Comunque non sono mai andato a una dimostrazione o una riunione di partito» • «è dovere del comico attaccare il governo. Ma non è dovere del governo attaccare i comici» • «In Italia basta che io dica: Silvio Berlusconi! e tutti scoppiano a ridere. Già il nome di Berlusconi preannuncia un clown».
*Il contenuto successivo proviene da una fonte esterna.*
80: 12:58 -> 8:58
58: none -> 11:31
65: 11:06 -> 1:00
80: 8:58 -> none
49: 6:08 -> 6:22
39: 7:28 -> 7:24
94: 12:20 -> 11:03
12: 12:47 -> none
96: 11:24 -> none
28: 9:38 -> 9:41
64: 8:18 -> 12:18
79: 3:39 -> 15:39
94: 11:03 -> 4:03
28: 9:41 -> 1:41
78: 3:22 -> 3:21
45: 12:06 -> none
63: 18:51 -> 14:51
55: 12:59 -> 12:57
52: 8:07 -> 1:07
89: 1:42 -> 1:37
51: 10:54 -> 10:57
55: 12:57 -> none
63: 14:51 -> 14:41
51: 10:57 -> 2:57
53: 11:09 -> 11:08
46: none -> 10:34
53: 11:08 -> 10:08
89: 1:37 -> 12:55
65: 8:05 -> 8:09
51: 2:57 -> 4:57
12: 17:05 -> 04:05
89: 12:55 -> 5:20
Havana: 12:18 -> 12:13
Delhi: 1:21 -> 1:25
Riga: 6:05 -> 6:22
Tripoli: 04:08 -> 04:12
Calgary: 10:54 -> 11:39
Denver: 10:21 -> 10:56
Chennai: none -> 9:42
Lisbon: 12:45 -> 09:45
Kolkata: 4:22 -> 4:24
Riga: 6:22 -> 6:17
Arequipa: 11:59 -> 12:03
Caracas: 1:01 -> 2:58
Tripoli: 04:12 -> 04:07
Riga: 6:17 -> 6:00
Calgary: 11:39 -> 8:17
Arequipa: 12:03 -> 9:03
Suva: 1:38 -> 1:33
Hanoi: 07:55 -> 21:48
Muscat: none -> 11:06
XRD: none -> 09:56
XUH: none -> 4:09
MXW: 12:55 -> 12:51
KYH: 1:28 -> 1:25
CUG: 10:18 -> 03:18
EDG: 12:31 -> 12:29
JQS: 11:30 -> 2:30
VIZI è sposato con la collega Nicoletta Braschi, che impiega in tutti i suoi film: «Per spiegare la “sindrome Yoko Ono”, quando cioè la moglie di un artista esce dalla sfera privata per influenzare pesantemente
la carriera del marito, occorre risalire a una esibizione lontana. Al Teatro
Ariston di Sanremo. Fu allora, all’interno della rassegna del Club Tenco, che un giovane Benigni cantò Voglio sposare la moglie di Paolo Conte. Un gioco, una dedica divertita alla compagna del musicista astigiano. Due anni
dopo, nel 1983, il comico aretino ha conosciuto invece (e poi sposato) un’attrice cesenate, Nicoletta Braschi, sul set di Tu mi turbi. Da allora, per ogni suo film da regista, tranne Non ci resta che piangere (ma solo perché alla regia c’era anche Massimo Troisi), la Braschi compare ineluttabilmente in ogni
pellicola. Tu mi turbi era il suo primo film e, tranne rari casi (Giordana, Virzì, Cristina Comencini), la Braschi ha lavorato soltanto con il marito. Quando,
nel Mostro, la Braschi si improvvisò femme fatale per scatenare le presunte turbe erotiche del protagonista, la critica cominciò a esprimere dubbi sul suo eclettismo espressivo. Nel frattempo, era divenuta
anche mente economica dell’impero familiare. Con la svolta drammatica della Vita è bella e La tigre e la neve, le perplessità si sono tramutate in recensioni spietate (in internet, almeno). Benigni rischia
di essere cinematograficamente ricordato come un’occasione persa. Il suo talento puro andrebbe preservato. In due modi. Dovrebbe
essere diretto da un regista vero; e dovrebbe accettare che si può essere felliniani anche senza voler dimostrare che tua moglie è l’erede di Giuletta Masina» (Scanzi) • Sa Dante a memoria e, nelle sue apparizioni tv, ne recita volentieri un canto • Bravissimo nei calembour e nel far versi con costrizioni notevoli (una poesia
con tutte parole che cominciano per “f”, ecc.) • Gli piace giocare a poker.